Will the Minister confirm whether his Department is considering a network of 12 or 14-lane wide motorways, as speculated in some Sunday broadsheets, whose vivid diagrams almost went off the edge of the page and probably evaded the tabloids altogether? Is not he concerned about projected growth figures of 35 million vehicles by 2025, and how will that square with the commitments that the Government gave at Rio? Is not he concerned by reports linking asthma with car usage? Does not a point come when one has to say enough is enough and instead seek investment opportunities in the public transport network?

Mr. MacGregor

Let me deal with a few of those points. First, I do not confirm the reports in the Sunday newspapers. We are talking about a three-lane link road on each side of the M25 on one section, and I have announced one other. The important point is that it is not just the M25 around London—preventing traffic coming into London—but a major arterial route between several other motorways. It is an exceptional part of the motorway network and, in my view, needed the type of proposals that we are putting forward to a public inquiry.

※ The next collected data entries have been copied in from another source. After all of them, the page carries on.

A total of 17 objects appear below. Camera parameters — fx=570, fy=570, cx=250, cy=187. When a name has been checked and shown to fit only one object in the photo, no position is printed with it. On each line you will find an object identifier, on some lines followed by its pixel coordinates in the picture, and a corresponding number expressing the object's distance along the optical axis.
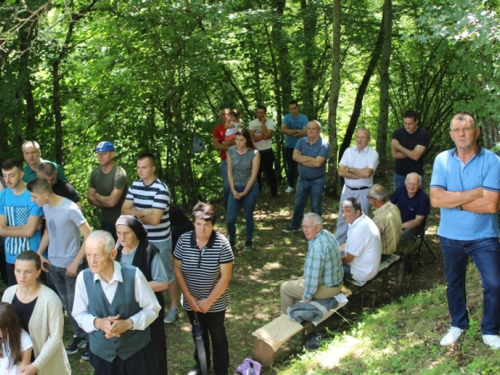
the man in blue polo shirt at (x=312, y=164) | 8.51
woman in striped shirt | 4.80
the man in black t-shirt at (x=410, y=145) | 7.88
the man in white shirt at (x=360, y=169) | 7.66
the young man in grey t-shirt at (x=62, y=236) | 5.08
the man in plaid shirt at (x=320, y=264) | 5.48
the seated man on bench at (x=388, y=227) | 6.60
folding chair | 7.40
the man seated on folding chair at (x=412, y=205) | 7.17
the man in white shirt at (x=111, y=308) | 3.73
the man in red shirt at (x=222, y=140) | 9.31
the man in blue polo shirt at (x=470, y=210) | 4.11
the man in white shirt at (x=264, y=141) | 10.41
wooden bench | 5.27
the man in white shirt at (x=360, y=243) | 6.02
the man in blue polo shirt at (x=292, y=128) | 10.74
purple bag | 5.12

We are taking a large number of steps to deal with environmental pollution. I am aware of the asthma research and look forward to seeing the results in 1994. The hon. Gentleman should not neglect the fact that allowing traffic to move freely also contributes to removing pollution from the atmosphere. If traffic is congested and stays still, it is a major contributor to atmospheric pollution; we are taking many steps to put that right.

Mr. Luff

When my right hon. Friend considers how much money to spend on investment in roads, will he consider the advantageous effect of a significant investment in local rolling stock on the railways in my constituency? Does he acknowledge that investment in the new Cotswold turbos between Worcester and London has led to a 26 per cent. improvement in revenue in the past two months on my local rail service, and will he bear that strongly in mind when considering the relative merits of road and rail investment?

Mr. MacGregor

My hon. Friend is quite right and I am aware of all of that. However, when considering the problems on the M25 that we discussed earlier, one must realise that whatever one does on the railway system will not substantially reduce the increased amount of traffic likely to flow on that road.

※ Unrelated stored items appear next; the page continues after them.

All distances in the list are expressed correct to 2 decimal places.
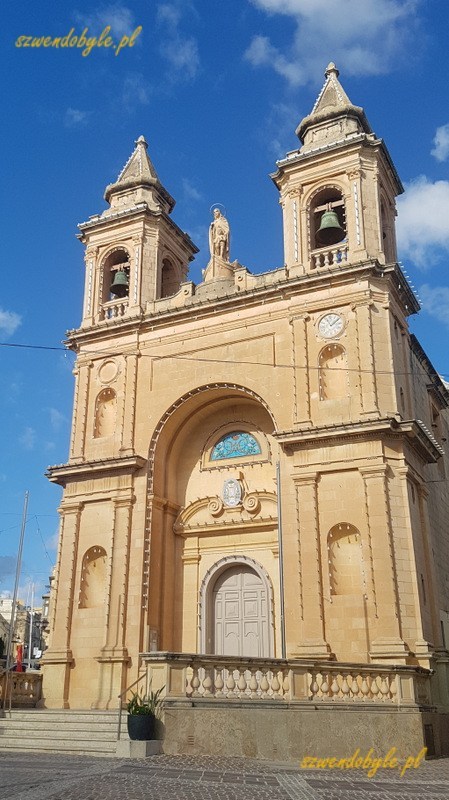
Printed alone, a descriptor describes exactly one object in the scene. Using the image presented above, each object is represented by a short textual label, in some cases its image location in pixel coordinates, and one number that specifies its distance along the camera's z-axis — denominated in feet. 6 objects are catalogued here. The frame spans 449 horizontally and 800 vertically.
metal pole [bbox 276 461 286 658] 53.59
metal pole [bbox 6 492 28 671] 81.10
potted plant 38.81
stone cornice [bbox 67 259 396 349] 60.59
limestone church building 50.85
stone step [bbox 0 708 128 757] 43.05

My hon. Friend mentions an important point, which enables me to emphasise yet again, particularly to those who argue that the Department of Transport is mainly concerned about roads, that 56 per cent. of the Department's spending is on roads, compared with 44 per cent. on public transport. Given that nine tenths of traffic goes by road, that shows that, if anything, we in the Department of Transport are skewing—relatively speaking—public expenditure favourably towards public transport.

Mr. Prescott

Does the Secretary of State accept that his Department's estimates mean that growth in use of the private motor vehicle will need a road to accommodate demand equivalent to a 275-lane motorway from London to Glasgow? Is not his proposal to increase the M25 to 14 lanes the down payment on that crazy policy? Will he conduct a fundamental review of the road programme that will encourage people to transfer to public rather than private transport, as the only way of dealing with congestion and environmental problems? I assure him that we will vigorously oppose his plans for the M25 through the summer and beyond.

Mr. MacGregor

The hon. Gentleman is free to put his points to the public inquiry that I have set up, but I have thoroughly considered the arguments and believe that there will continue to be a need for a substantial road building programme such as we envisage. I notice that the Opposition Front-Bench Members have decided on a wholesale review of the road building programme and the scrapping of some major projects. They fail to appreciate that the road programme is a vital part of our overall transport strategy. I believe that to halt our present plans is to ignore the needs of industry, to ignore the right of every person to choose how to make a journey and to ignore the fact that, as living standards improve, there will inevitably be growth in road traffic. I also remind the hon. Gentleman that, as I said earlier, 44 per cent. of our current spending is on public transport.